Der Brand des zweitwichtigsten Pariser Wahrzeichens ist als Symbol für vieles zu sehen. Rührung macht sich breit ob der gigantischen finanziellen Bereitschaft, das Gebäude wieder auf Vordermann zu bringen. Interessant dabei ist, dass der Ruin ausgerechnet durch Renovierungsarbeiten stattgefunden hat – ein Zeichen. Die Brandursache ist noch nicht geklärt, ich verdächtige einmal aufs Geratewohl einen Politiker eines Landes mit rückgängigen Einwanderungszahlen als Brandstifter, warum nicht?
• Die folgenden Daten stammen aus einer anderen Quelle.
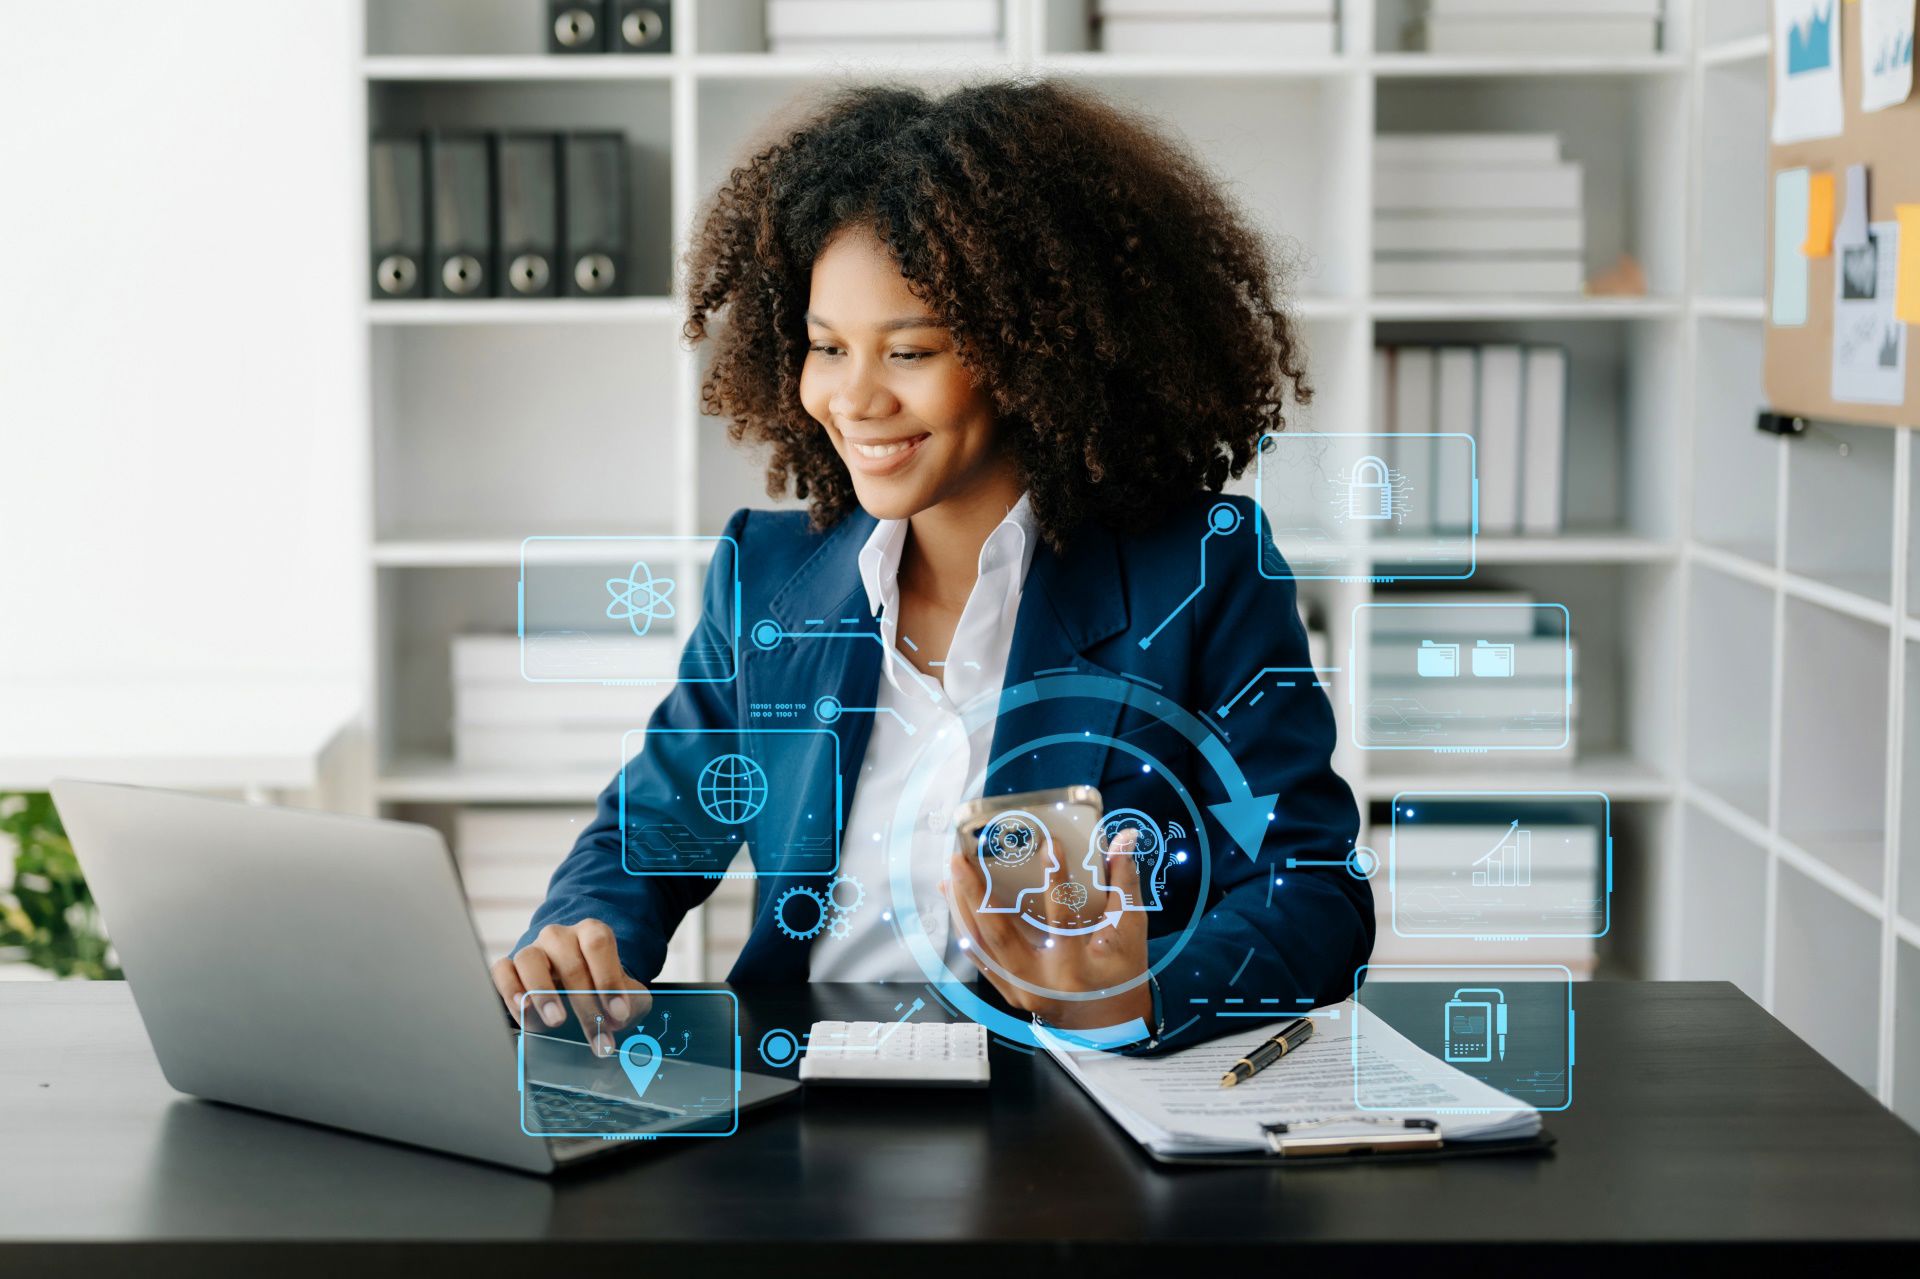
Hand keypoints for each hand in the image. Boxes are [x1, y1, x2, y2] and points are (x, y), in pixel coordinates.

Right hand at [490, 919, 650, 1056]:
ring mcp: (532, 950)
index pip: (598, 944)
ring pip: (529, 959)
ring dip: (543, 993)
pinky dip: (510, 991)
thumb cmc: (600, 989)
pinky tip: (524, 1011)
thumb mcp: (623, 994)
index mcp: (591, 933)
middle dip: (585, 1004)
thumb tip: (623, 1021)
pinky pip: (502, 972)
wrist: (571, 988)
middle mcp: (559, 937)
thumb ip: (631, 1004)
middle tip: (595, 1035)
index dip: (608, 978)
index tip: (618, 1013)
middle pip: (569, 962)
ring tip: (557, 1021)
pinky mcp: (508, 968)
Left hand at [943, 828, 1151, 1031]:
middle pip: (1001, 933)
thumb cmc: (1122, 970)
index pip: (1063, 918)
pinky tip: (955, 902)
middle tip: (960, 858)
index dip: (1056, 880)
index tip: (1048, 844)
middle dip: (977, 894)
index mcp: (1078, 968)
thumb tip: (1125, 836)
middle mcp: (1043, 983)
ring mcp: (1020, 991)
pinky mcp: (1008, 993)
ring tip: (950, 874)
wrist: (1107, 1022)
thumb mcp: (1130, 929)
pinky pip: (980, 958)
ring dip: (963, 908)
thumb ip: (1123, 882)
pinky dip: (966, 928)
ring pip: (982, 945)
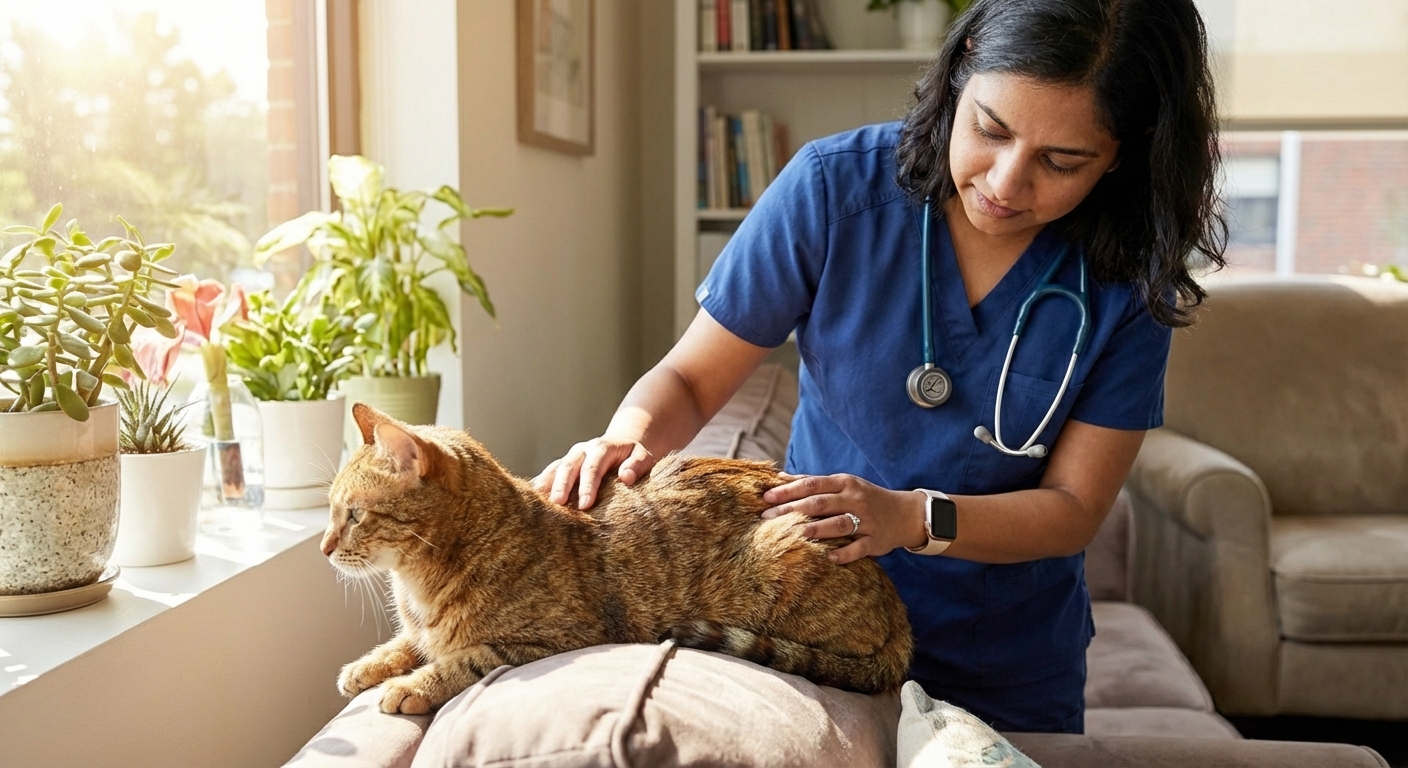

Verfrachten wir diese im wahrsten Sinne des Wortes monumentale Katastrophe nach Österreich. Stellen wir uns vor, dass das zweitwichtigste Wahrzeichen Wiens nach dem Riesenrad im Prater, der Stephansdom, niederbrennt. Wer würde als erstes Millionen mobilisieren? Es ist anzunehmen, dass die Regierung selbst alles daran setzen würde, um das Bauwerk wieder aufzustellen. Sie würde den symbolischen Stellenwert des Doms auspressen wie eine Zitrone. Der Kanzler würde die Ruine als dankbaren Ersatz für schwindende Flüchtlingszahlen annehmen. Er würde es vielleicht sogar als gut und richtig befinden, öffentlich, so wie er Gesprächspartnern gelegentlich großzügig zugesteht, dass etwas richtig war, was sie gesagt haben. Der arrogante Putz bröckelt nämlich schon, Ausbesserungsarbeiten sind fällig, das sieht nur noch niemand. Der Vizekanzler und seine braunen Zwerge haben als eigentlich antiklerikale Verbindung längst mit dem Kreuz gewachelt. Opportunismus hält die Regierung zusammen wie Pech und Schwefel.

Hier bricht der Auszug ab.